:: What the exercise asks ::
Please repeat each line below exactly, with no images in the copy.

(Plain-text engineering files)
== Segment start ==

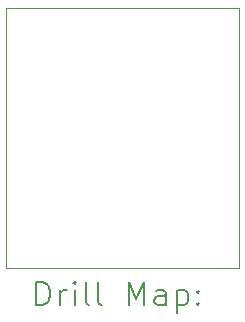
<source format=gbr>
%TF.GenerationSoftware,KiCad,Pcbnew,6.0.8+dfsg-1~bpo11+1*%
%TF.CreationDate,2023-08-01T09:03:51-04:00*%
%TF.ProjectId,fpc_1x16_conn_breakout,6670635f-3178-4313-965f-636f6e6e5f62,rev?*%
%TF.SameCoordinates,Original*%
%TF.FileFunction,Drillmap*%
%TF.FilePolarity,Positive*%
%FSLAX45Y45*%
G04 Gerber Fmt 4.5, Leading zero omitted, Abs format (unit mm)*
G04 Created by KiCad (PCBNEW 6.0.8+dfsg-1~bpo11+1) date 2023-08-01 09:03:51*
%MOMM*%
%LPD*%
G01*
G04 APERTURE LIST*
%ADD10C,0.100000*%
%ADD11C,0.200000*%
G04 APERTURE END LIST*
D10*
X16282500Y-9870000D02*
X18252500Y-9870000D01*
X18252500Y-9870000D02*
X18252500Y-7667500D01*
X18252500Y-7667500D02*
X16282500Y-7667500D01*
X16282500Y-7667500D02*
X16282500Y-9870000D01*
D11*
X16535119Y-10185476D02*
X16535119Y-9985476D01*
X16582738Y-9985476D01*
X16611309Y-9995000D01*
X16630357Y-10014048D01*
X16639881Y-10033095D01*
X16649405Y-10071190D01*
X16649405Y-10099762D01*
X16639881Y-10137857D01*
X16630357Y-10156905D01*
X16611309Y-10175952D01*
X16582738Y-10185476D01*
X16535119Y-10185476D01*
X16735119Y-10185476D02*
X16735119Y-10052143D01*
X16735119Y-10090238D02*
X16744643Y-10071190D01*
X16754167Y-10061667D01*
X16773214Y-10052143D01*
X16792262Y-10052143D01*
X16858929Y-10185476D02*
X16858929Y-10052143D01*
X16858929Y-9985476D02*
X16849405Y-9995000D01*
X16858929Y-10004524D01*
X16868452Y-9995000D01*
X16858929Y-9985476D01*
X16858929Y-10004524D01*
X16982738Y-10185476D02*
X16963690Y-10175952D01*
X16954167Y-10156905D01*
X16954167Y-9985476D01*
X17087500Y-10185476D02*
X17068452Y-10175952D01*
X17058929Y-10156905D01*
X17058929Y-9985476D01*
X17316071Y-10185476D02*
X17316071Y-9985476D01*
X17382738Y-10128333D01*
X17449405Y-9985476D01*
X17449405Y-10185476D01*
X17630357Y-10185476D02*
X17630357Y-10080714D01*
X17620833Y-10061667D01*
X17601786Y-10052143D01*
X17563690Y-10052143D01*
X17544643Y-10061667D01*
X17630357Y-10175952D02*
X17611310Y-10185476D01*
X17563690Y-10185476D01*
X17544643Y-10175952D01*
X17535119Y-10156905D01*
X17535119Y-10137857D01*
X17544643Y-10118810D01*
X17563690Y-10109286D01*
X17611310Y-10109286D01*
X17630357Y-10099762D01*
X17725595Y-10052143D02*
X17725595Y-10252143D01*
X17725595Y-10061667D02*
X17744643Y-10052143D01*
X17782738Y-10052143D01*
X17801786Y-10061667D01*
X17811310Y-10071190D01*
X17820833Y-10090238D01*
X17820833Y-10147381D01*
X17811310Y-10166429D01*
X17801786Y-10175952D01*
X17782738Y-10185476D01*
X17744643Y-10185476D01*
X17725595Y-10175952D01*
X17906548Y-10166429D02*
X17916071Y-10175952D01*
X17906548Y-10185476D01*
X17897024Y-10175952D01*
X17906548Y-10166429D01*
X17906548Y-10185476D01*
X17906548Y-10061667D02*
X17916071Y-10071190D01*
X17906548Y-10080714D01*
X17897024Y-10071190D01*
X17906548Y-10061667D01*
X17906548Y-10080714D01*
M02*

</source>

== Segment end ==

:: Response box ::
<source format=gbr>
%TF.GenerationSoftware,KiCad,Pcbnew,6.0.8+dfsg-1~bpo11+1*%
%TF.CreationDate,2023-08-01T09:03:51-04:00*%
%TF.ProjectId,fpc_1x16_conn_breakout,6670635f-3178-4313-965f-636f6e6e5f62,rev?*%
%TF.SameCoordinates,Original*%
%TF.FileFunction,Drillmap*%
%TF.FilePolarity,Positive*%
%FSLAX45Y45*%
G04 Gerber Fmt 4.5, Leading zero omitted, Abs format (unit mm)*
G04 Created by KiCad (PCBNEW 6.0.8+dfsg-1~bpo11+1) date 2023-08-01 09:03:51*
%MOMM*%
%LPD*%
G01*
G04 APERTURE LIST*
%ADD10C,0.100000*%
%ADD11C,0.200000*%
G04 APERTURE END LIST*
D10*
X16282500Y-9870000D02*
X18252500Y-9870000D01*
X18252500Y-9870000D02*
X18252500Y-7667500D01*
X18252500Y-7667500D02*
X16282500Y-7667500D01*
X16282500Y-7667500D02*
X16282500Y-9870000D01*
D11*
X16535119Y-10185476D02*
X16535119Y-9985476D01*
X16582738Y-9985476D01*
X16611309Y-9995000D01*
X16630357Y-10014048D01*
X16639881Y-10033095D01*
X16649405Y-10071190D01*
X16649405Y-10099762D01*
X16639881Y-10137857D01*
X16630357Y-10156905D01*
X16611309Y-10175952D01*
X16582738Y-10185476D01*
X16535119Y-10185476D01*
X16735119Y-10185476D02*
X16735119Y-10052143D01*
X16735119Y-10090238D02*
X16744643Y-10071190D01*
X16754167Y-10061667D01*
X16773214Y-10052143D01*
X16792262Y-10052143D01*
X16858929Y-10185476D02*
X16858929Y-10052143D01*
X16858929Y-9985476D02*
X16849405Y-9995000D01*
X16858929Y-10004524D01*
X16868452Y-9995000D01*
X16858929Y-9985476D01*
X16858929Y-10004524D01*
X16982738Y-10185476D02*
X16963690Y-10175952D01*
X16954167Y-10156905D01*
X16954167Y-9985476D01*
X17087500Y-10185476D02*
X17068452Y-10175952D01*
X17058929Y-10156905D01*
X17058929Y-9985476D01*
X17316071Y-10185476D02*
X17316071Y-9985476D01*
X17382738Y-10128333D01*
X17449405Y-9985476D01*
X17449405Y-10185476D01*
X17630357Y-10185476D02*
X17630357Y-10080714D01*
X17620833Y-10061667D01*
X17601786Y-10052143D01*
X17563690Y-10052143D01*
X17544643Y-10061667D01*
X17630357Y-10175952D02*
X17611310Y-10185476D01*
X17563690Y-10185476D01*
X17544643Y-10175952D01*
X17535119Y-10156905D01*
X17535119Y-10137857D01*
X17544643Y-10118810D01*
X17563690Y-10109286D01*
X17611310Y-10109286D01*
X17630357Y-10099762D01*
X17725595Y-10052143D02*
X17725595Y-10252143D01*
X17725595Y-10061667D02*
X17744643Y-10052143D01*
X17782738Y-10052143D01*
X17801786Y-10061667D01*
X17811310Y-10071190D01*
X17820833Y-10090238D01*
X17820833Y-10147381D01*
X17811310Y-10166429D01*
X17801786Y-10175952D01*
X17782738Y-10185476D01*
X17744643Y-10185476D01*
X17725595Y-10175952D01*
X17906548Y-10166429D02*
X17916071Y-10175952D01*
X17906548Y-10185476D01*
X17897024Y-10175952D01*
X17906548Y-10166429D01*
X17906548Y-10185476D01*
X17906548Y-10061667D02*
X17916071Y-10071190D01*
X17906548Y-10080714D01*
X17897024Y-10071190D01*
X17906548Y-10061667D01*
X17906548Y-10080714D01*
M02*

</source>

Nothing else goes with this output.